Several stories in the foreign press maintain that Saudi Arabia and Iran are actually fighting a proxy war in Yemen, and although it may seem that the Houthis justified demand for their rights is leading to fighting, what is really happening is a fully-fledged sectarian war. If these claims are true, then it would seem difficult for the agreement reached with the Houthis to solve all the problems at once. It is not easy to put an end to a conflict of foreign origin in any country. What happened in Bosnia, although that was a struggle between Muslims and Orthodox Christians and Catholics, in contrast to Yemen, is the greatest indicator of this. The fighting occurred in Bosnia, but those who backed it were outside Bosnia, in Serbia and Croatia. The conflict came to an end with the Dayton Agreement, but Bosnia is still wracked by troubles that emerged because of that agreement.
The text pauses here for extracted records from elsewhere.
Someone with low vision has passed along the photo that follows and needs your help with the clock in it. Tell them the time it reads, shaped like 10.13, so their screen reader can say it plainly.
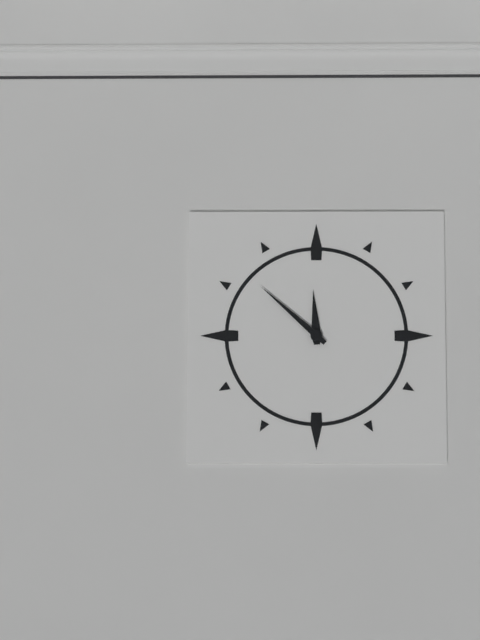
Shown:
11.52
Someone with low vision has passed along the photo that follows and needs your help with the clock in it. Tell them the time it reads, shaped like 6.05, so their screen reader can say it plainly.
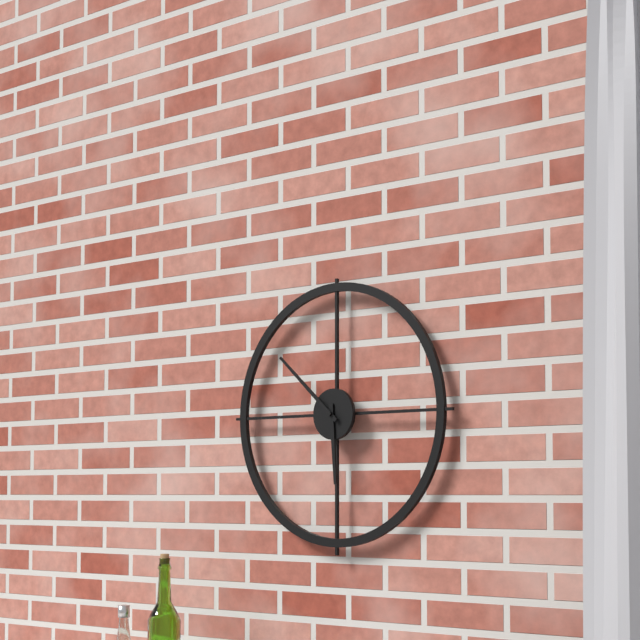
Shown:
5.52
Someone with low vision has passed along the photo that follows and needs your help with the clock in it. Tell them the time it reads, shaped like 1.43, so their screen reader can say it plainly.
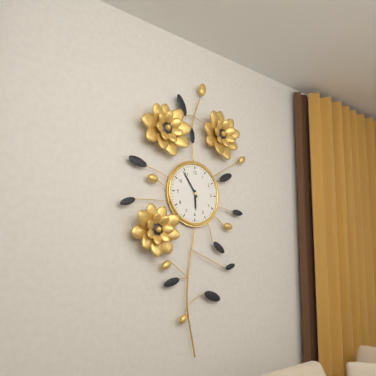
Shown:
5.54
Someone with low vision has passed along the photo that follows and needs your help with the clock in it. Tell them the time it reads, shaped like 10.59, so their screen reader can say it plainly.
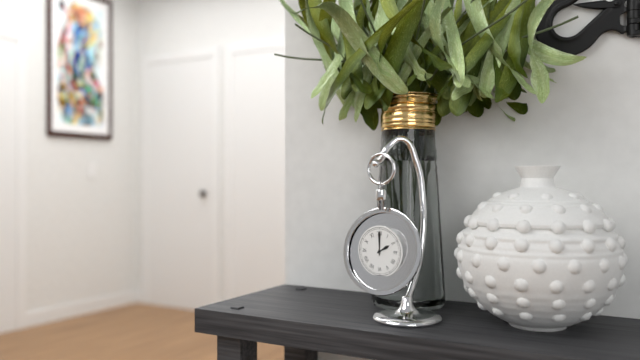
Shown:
2.00
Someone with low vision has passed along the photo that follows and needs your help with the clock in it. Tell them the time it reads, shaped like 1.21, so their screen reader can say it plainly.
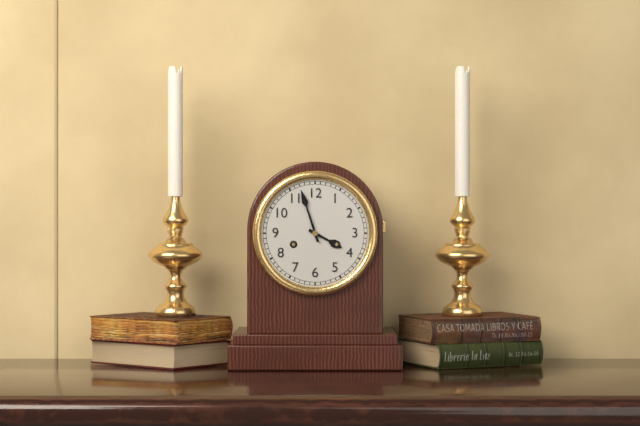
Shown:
3.57
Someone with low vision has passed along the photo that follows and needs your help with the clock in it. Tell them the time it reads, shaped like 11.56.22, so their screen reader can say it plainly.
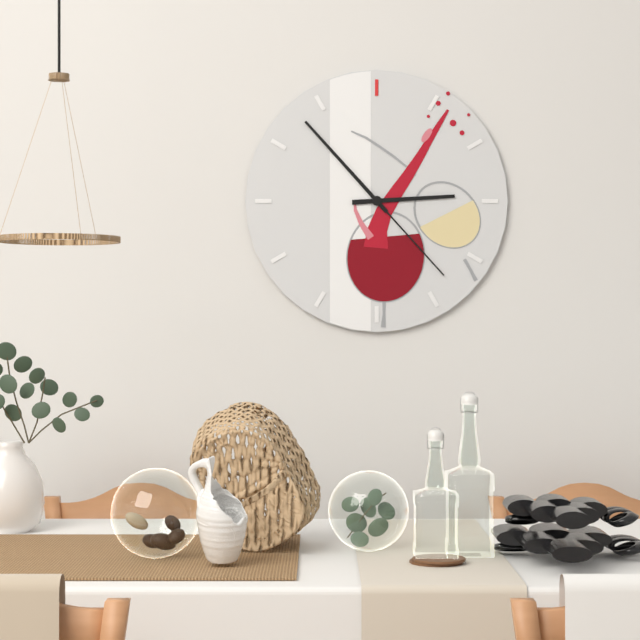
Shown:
2.53.23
First and foremost, we must not forget that solutions deriving from political agreements function from the top down. In other words, the agreement regulates power sharing and the use of resources within the state. In short, political agreements organize the state, but they cannot affect people’s minds.
The basis of the fighting in Yemen is the radical and fundamentalist belief that incites division between Shiite and Sunni. The idea that ‘Muslims are brothers’ has been almost entirely abandoned on various pretexts that have nothing to do with religion, and the idea that other sects are mortal enemies has been encouraged. What Yemen and the entire Islamic world need is for that distorted mentality to be done away with. The fact that an agreement has been signed is without doubt grounds for rejoicing if it is instrumental in ending the bloodshed. However, different steps need to be taken if the agreement is to be made reality and if Yemen is to attain security and, most importantly, a lasting peace.
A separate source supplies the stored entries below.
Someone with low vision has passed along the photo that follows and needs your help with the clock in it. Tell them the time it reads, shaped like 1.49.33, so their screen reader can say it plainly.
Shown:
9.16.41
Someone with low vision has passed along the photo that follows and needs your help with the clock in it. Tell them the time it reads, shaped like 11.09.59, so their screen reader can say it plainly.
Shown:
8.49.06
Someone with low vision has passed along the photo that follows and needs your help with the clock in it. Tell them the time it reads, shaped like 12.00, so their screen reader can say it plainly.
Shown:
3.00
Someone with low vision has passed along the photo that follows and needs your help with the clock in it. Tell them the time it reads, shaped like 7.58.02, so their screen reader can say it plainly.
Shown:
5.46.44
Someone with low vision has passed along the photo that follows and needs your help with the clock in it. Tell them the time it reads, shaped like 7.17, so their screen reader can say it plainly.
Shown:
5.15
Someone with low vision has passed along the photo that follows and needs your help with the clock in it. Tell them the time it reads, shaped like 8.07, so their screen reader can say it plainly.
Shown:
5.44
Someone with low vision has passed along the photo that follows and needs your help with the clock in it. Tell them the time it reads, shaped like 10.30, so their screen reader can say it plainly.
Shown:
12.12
During these steps, it needs to be made clear that Shiites and Sunnis share the same book, prophets and faith, and that in the Qur’an, God tells Muslims to protect each other, not fight with one another. The superstitious conception of the faith that has infiltrated both Shiite and Sunni beliefs has spread the idea that they are hostile to one another. That is the main reason why Muslims are killing one another in Syria and Iraq.
Only education can prevent this mentality based on superstition from spreading savagery, enmity and lovelessness across the entire Islamic world and turning people away from the true faith en masse. This religion of superstitions is the result of a false system of education. Many people exposed to this system, Shiite or Sunni, are unaware that they are doing anything wrong. The damage done by this false education can only be healed through correct education. So instead of settling with political agreements in Yemen, there needs to be further action right away.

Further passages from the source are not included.